Electronic systems and circuits have made a significant contribution towards the advancement of modern society and are utilized in a number of applications to achieve advantageous results. Electronic technologies such as digital computers, calculators, audio devices, video equipment, and telephone systems have facilitated increased productivity and reduced costs in analyzing and communicating data, ideas and trends in most areas of business, science, education and entertainment. Frequently, electronic systems designed to provide these results include a variety of components that communicate with each other via a communication bus such as a peripheral component interconnect (PCI) bus.
Typically a bus consists of several lines of electrically conductive material. The bus permits electrical signals representing data and control instructions to be readily transmitted between different components coupled to the bus. The order and speed of which the components interact with one another over the bus has a substantial impact on the performance of the computer system. For example, much of a computer systems functionality and utility is realized through the use of components referred as peripheral devices. Frequently the speed at which peripheral devices interact with the rest of the computer system is critical. For many peripheral devices, such as graphics adapters, full motion video adapters, small computer system interface (SCSI) host bust adapters, and the like, it is imperative that large block data transfers be accomplished expeditiously. For example, the speed at which a graphics adapter can communicate its responses is a major factor in the computer systems usefulness as an entertainment device. Hence the rate at which data can be transferred among various peripheral devices often determines whether the computer systems is suited for a particular purpose.
In order to maximize the benefits of electronic systems such as computers, the electronics industry has engaged in activities to develop several types a progressively faster bus architectures. Recently, the PCI bus architecture was developed to provide a high-speed, low latency bus architecture from which a larger variety of computer systems could be developed. As the number of applications which computers are used increases so does the demand for even greater bus performance capabilities. The bandwidth of a bus has a significant impact on its performance capabilities. Bandwidth is the amount of information communicated over the bus in a particular amount time. One way of increasing bandwidth is to change the configuration of the bus and components coupled to the bus. For example, increasing the number of bus lines that carry communication signals increases the bandwidth and thus over time the width or number of lines in a typical bus has increased.

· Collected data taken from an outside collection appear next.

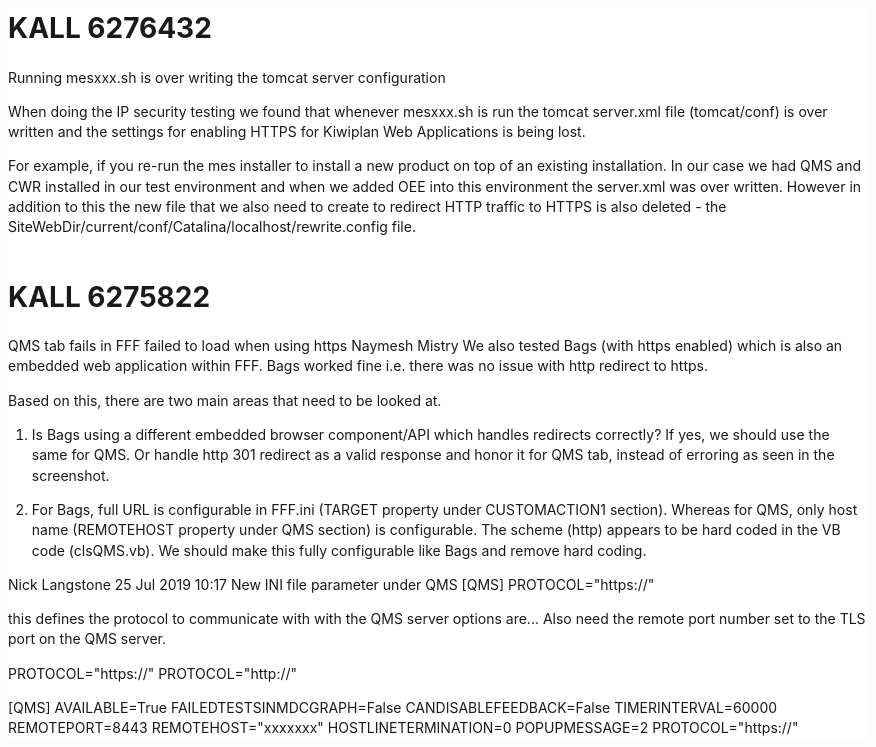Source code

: # KALL 6276432 

Running mesxxx.sh is over writing the tomcat server configuration

When doing the IP security testing we found that whenever mesxxx.sh is run the tomcat server.xml file (tomcat/conf) is over written and the settings for enabling HTTPS for Kiwiplan Web Applications is being lost.

For example, if you re-run the mes installer to install a new product on top of an existing installation. In our case we had QMS and CWR installed in our test environment and when we added OEE into this environment the server.xml was over written. However in addition to this the new file that we also need to create to redirect HTTP traffic to HTTPS is also deleted - the SiteWebDir/current/conf/Catalina/localhost/rewrite.config file.

# KALL 6275822

QMS tab fails in FFF failed to load when using https
Naymesh Mistry
We also tested Bags (with https enabled) which is also an embedded web application within FFF. Bags worked fine i.e. there was no issue with http redirect to https.

Based on this, there are two main areas that need to be looked at.

1) Is Bags using a different embedded browser component/API which handles redirects correctly? If yes, we should use the same for QMS. Or handle http 301 redirect as a valid response and honor it for QMS tab, instead of erroring as seen in the screenshot.

2) For Bags, full URL is configurable in FFF.ini (TARGET property under CUSTOMACTION1 section). Whereas for QMS, only host name (REMOTEHOST property under QMS section) is configurable. The scheme (http) appears to be hard coded in the VB code (clsQMS.vb). We should make this fully configurable like Bags and remove hard coding.

Nick Langstone
25 Jul 2019 10:17
New INI file parameter under QMS
[QMS]
PROTOCOL="https://"

this defines the protocol to communicate with with the QMS server options are...
Also need the remote port number set to the TLS port on the QMS server.

PROTOCOL="https://"
PROTOCOL="http://"

[QMS]
AVAILABLE=True
FAILEDTESTSINMDCGRAPH=False
CANDISABLEFEEDBACK=False
TIMERINTERVAL=60000
REMOTEPORT=8443
REMOTEHOST="xxxxxxx"
HOSTLINETERMINATION=0
POPUPMESSAGE=2
PROTOCOL="https://"
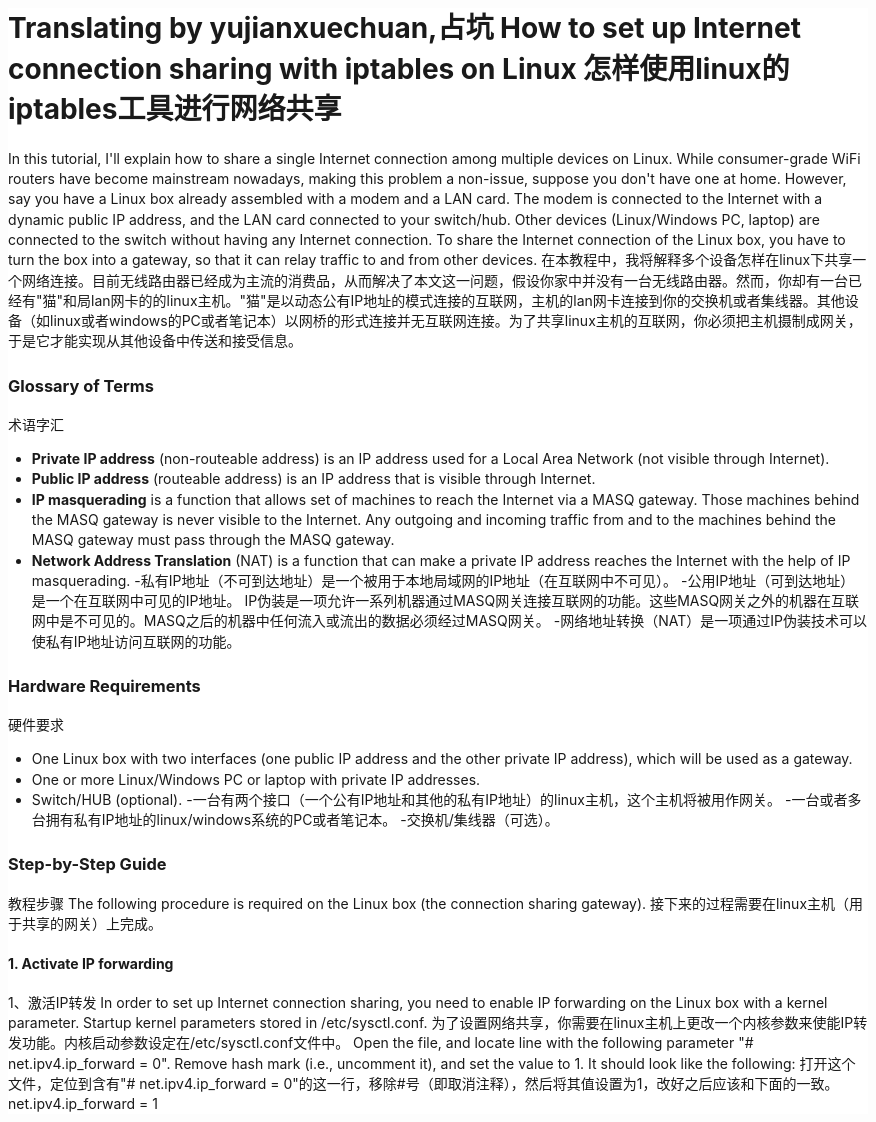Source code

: Translating by yujianxuechuan,占坑
How to set up Internet connection sharing with iptables on Linux
怎样使用linux的iptables工具进行网络共享
================================================================================
In this tutorial, I'll explain how to share a single Internet connection among multiple devices on Linux. While consumer-grade WiFi routers have become mainstream nowadays, making this problem a non-issue, suppose you don't have one at home. However, say you have a Linux box already assembled with a modem and a LAN card. The modem is connected to the Internet with a dynamic public IP address, and the LAN card connected to your switch/hub. Other devices (Linux/Windows PC, laptop) are connected to the switch without having any Internet connection. To share the Internet connection of the Linux box, you have to turn the box into a gateway, so that it can relay traffic to and from other devices.
在本教程中，我将解释多个设备怎样在linux下共享一个网络连接。目前无线路由器已经成为主流的消费品，从而解决了本文这一问题，假设你家中并没有一台无线路由器。然而，你却有一台已经有"猫"和局lan网卡的的linux主机。"猫"是以动态公有IP地址的模式连接的互联网，主机的lan网卡连接到你的交换机或者集线器。其他设备（如linux或者windows的PC或者笔记本）以网桥的形式连接并无互联网连接。为了共享linux主机的互联网，你必须把主机摄制成网关，于是它才能实现从其他设备中传送和接受信息。
### Glossary of Terms ###
术语字汇
- **Private IP address** (non-routeable address) is an IP address used for a Local Area Network (not visible through Internet).
- **Public IP address** (routeable address) is an IP address that is visible through Internet.
- **IP masquerading** is a function that allows set of machines to reach the Internet via a MASQ gateway. Those machines behind the MASQ gateway is never visible to the Internet. Any outgoing and incoming traffic from and to the machines behind the MASQ gateway must pass through the MASQ gateway.
- **Network Address Translation** (NAT) is a function that can make a private IP address reaches the Internet with the help of IP masquerading.
-私有IP地址（不可到达地址）是一个被用于本地局域网的IP地址（在互联网中不可见）。
-公用IP地址（可到达地址）是一个在互联网中可见的IP地址。
IP伪装是一项允许一系列机器通过MASQ网关连接互联网的功能。这些MASQ网关之外的机器在互联网中是不可见的。MASQ之后的机器中任何流入或流出的数据必须经过MASQ网关。
-网络地址转换（NAT）是一项通过IP伪装技术可以使私有IP地址访问互联网的功能。
### Hardware Requirements ###
硬件要求
- One Linux box with two interfaces (one public IP address and the other private IP address), which will be used as a gateway.
- One or more Linux/Windows PC or laptop with private IP addresses.
- Switch/HUB (optional).
-一台有两个接口（一个公有IP地址和其他的私有IP地址）的linux主机，这个主机将被用作网关。
-一台或者多台拥有私有IP地址的linux/windows系统的PC或者笔记本。
-交换机/集线器（可选）。
### Step-by-Step Guide ###
教程步骤
The following procedure is required on the Linux box (the connection sharing gateway).
接下来的过程需要在linux主机（用于共享的网关）上完成。
#### 1. Activate IP forwarding ####
1、激活IP转发
In order to set up Internet connection sharing, you need to enable IP forwarding on the Linux box with a kernel parameter. Startup kernel parameters stored in /etc/sysctl.conf.
为了设置网络共享，你需要在linux主机上更改一个内核参数来使能IP转发功能。内核启动参数设定在/etc/sysctl.conf文件中。
Open the file, and locate line with the following parameter "# net.ipv4.ip_forward = 0". Remove hash mark (i.e., uncomment it), and set the value to 1. It should look like the following:
打开这个文件，定位到含有"# net.ipv4.ip_forward = 0"的这一行，移除#号（即取消注释），然后将其值设置为1，改好之后应该和下面的一致。
    net.ipv4.ip_forward = 1
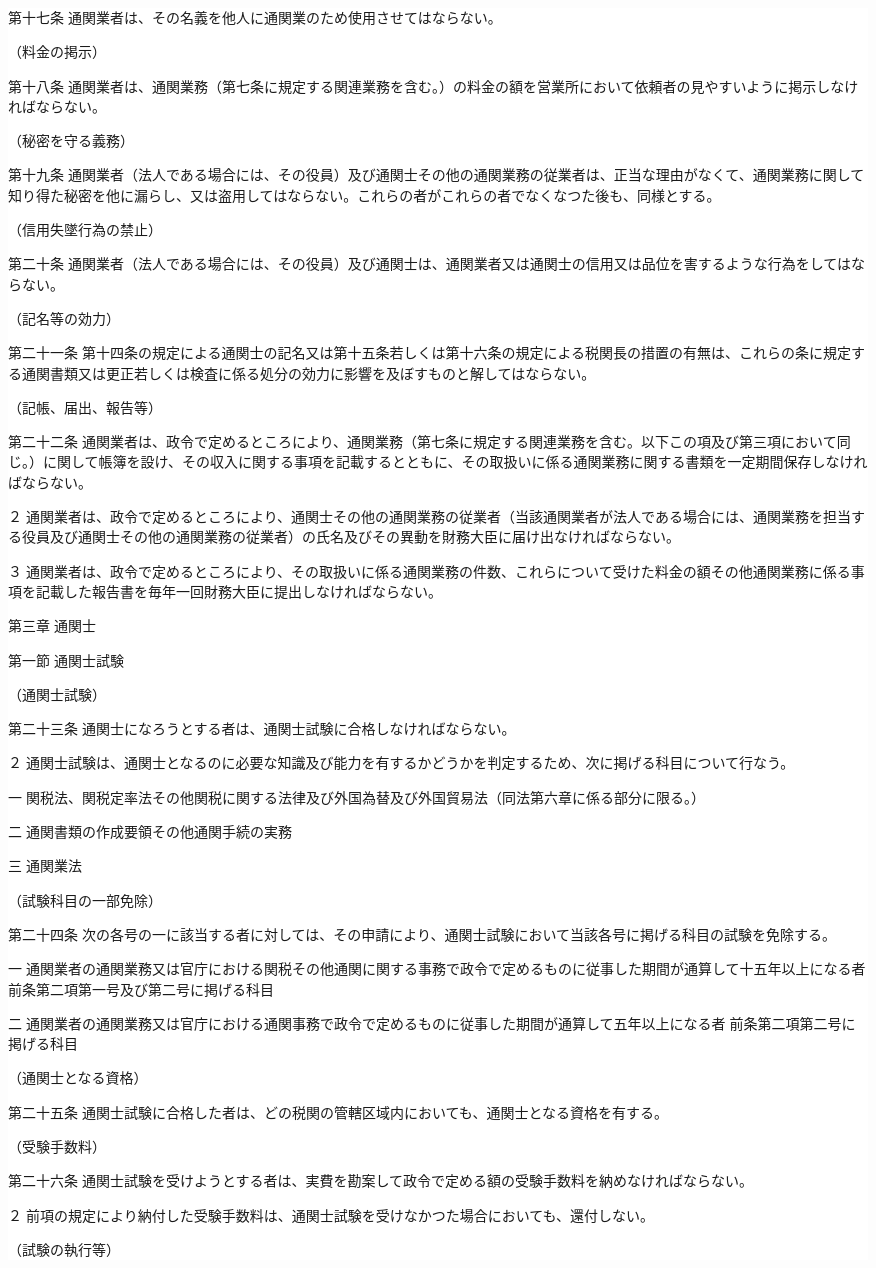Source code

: 第十七条 通関業者は、その名義を他人に通関業のため使用させてはならない。

（料金の掲示）

第十八条 通関業者は、通関業務（第七条に規定する関連業務を含む。）の料金の額を営業所において依頼者の見やすいように掲示しなければならない。

（秘密を守る義務）

第十九条 通関業者（法人である場合には、その役員）及び通関士その他の通関業務の従業者は、正当な理由がなくて、通関業務に関して知り得た秘密を他に漏らし、又は盗用してはならない。これらの者がこれらの者でなくなつた後も、同様とする。

（信用失墜行為の禁止）

第二十条 通関業者（法人である場合には、その役員）及び通関士は、通関業者又は通関士の信用又は品位を害するような行為をしてはならない。

（記名等の効力）

第二十一条 第十四条の規定による通関士の記名又は第十五条若しくは第十六条の規定による税関長の措置の有無は、これらの条に規定する通関書類又は更正若しくは検査に係る処分の効力に影響を及ぼすものと解してはならない。

（記帳、届出、報告等）

第二十二条 通関業者は、政令で定めるところにより、通関業務（第七条に規定する関連業務を含む。以下この項及び第三項において同じ。）に関して帳簿を設け、その収入に関する事項を記載するとともに、その取扱いに係る通関業務に関する書類を一定期間保存しなければならない。

２ 通関業者は、政令で定めるところにより、通関士その他の通関業務の従業者（当該通関業者が法人である場合には、通関業務を担当する役員及び通関士その他の通関業務の従業者）の氏名及びその異動を財務大臣に届け出なければならない。

３ 通関業者は、政令で定めるところにより、その取扱いに係る通関業務の件数、これらについて受けた料金の額その他通関業務に係る事項を記載した報告書を毎年一回財務大臣に提出しなければならない。

第三章 通関士

第一節 通関士試験

（通関士試験）

第二十三条 通関士になろうとする者は、通関士試験に合格しなければならない。

２ 通関士試験は、通関士となるのに必要な知識及び能力を有するかどうかを判定するため、次に掲げる科目について行なう。

一 関税法、関税定率法その他関税に関する法律及び外国為替及び外国貿易法（同法第六章に係る部分に限る。）

二 通関書類の作成要領その他通関手続の実務

三 通関業法

（試験科目の一部免除）

第二十四条 次の各号の一に該当する者に対しては、その申請により、通関士試験において当該各号に掲げる科目の試験を免除する。

一 通関業者の通関業務又は官庁における関税その他通関に関する事務で政令で定めるものに従事した期間が通算して十五年以上になる者 前条第二項第一号及び第二号に掲げる科目

二 通関業者の通関業務又は官庁における通関事務で政令で定めるものに従事した期間が通算して五年以上になる者 前条第二項第二号に掲げる科目

（通関士となる資格）

第二十五条 通関士試験に合格した者は、どの税関の管轄区域内においても、通関士となる資格を有する。

（受験手数料）

第二十六条 通関士試験を受けようとする者は、実費を勘案して政令で定める額の受験手数料を納めなければならない。

２ 前項の規定により納付した受験手数料は、通関士試験を受けなかつた場合においても、還付しない。

（試験の執行等）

These changes in bus and component configurations do not typically occur instantaneously for all components of a system and most systems are implemented with a degree of "backward" compatibility. In particular, changes in the configuration of devices coupled to a bus often lag behind configuration changes in the bus itself. For example, when PCI 2.1 specification standards were implemented to a take advantage of a wider 64-bit bus architecture many systems still relied upon 32 bit peripheral components resulting in a mixture of 64-bit and 32-bit masters (initiators) and slaves (targets) coupled to the same bus. Therefore, PCI 2.1 specification requires that 64 bit bus architectures maintain backward compatibility for 32-bit devices. This forces a 64-bit initiator to resolve the target configuration type (e.g., 32-bit or 64-bit) and frame#/irdy# signal resolution (in single transfers) before the 64-bit initiator proceeds with a data transfer. Apart from resolving the target type in a 64-bit environment, framing resolution is required whenever the initiator requests single 64-bit transfers. Framing resolution can take one clock to complete (e.g., when there is a 64-bit target) or multiple clocks to complete (e.g., when there is a 32-bit target).
In a typical multi configuration environment there is a target configuration recognition protocol that a master component engages in to determine the configuration of a slave component. For example in a 64-bit PCI environment the initiator accesses the bus searching for potential 64-bit targets and engages in a target configuration recognition protocol. Configuration determination handshaking occurs at the beginning of a transaction before a data transfer begins and therefore often delays communication of useful information between an initiator and a target. These configuration-determination delays increase the latency of communications on the bus and hence reduces the throughput. There is an initial configuration-determination latency in which clock cycles are expended determining what type of transfers are possible (e.g., whether a 32 bit or 64 bit transfer is possible). These clock cycles determining what type of transfers are possible are not available for primary data transfer activity (and are essentially wasted). In PCI bus architectures in which the configuration determination handshaking begins in a 64 bit configuration the power consumption is also increased due to switching of information from the upper 64 bit data lines to the lower 32 bit data lines for communications that involve 32-bit targets.
What is required is a system and method that minimizes communication delays due to configuration determination protocols in bus architectures that include a variety of initiator and target configurations. The number of overall clock cycles required to achieve primary data throughput should be decreased by providing an efficient and effective reduction of clock cycles expended on handshaking required to determine the configuration of a target. The system and method should reduce power consumption associated with switching of information from upper 64 bit PCI data lines to lower 32 bit PCI data lines for communications that involve 32-bit targets.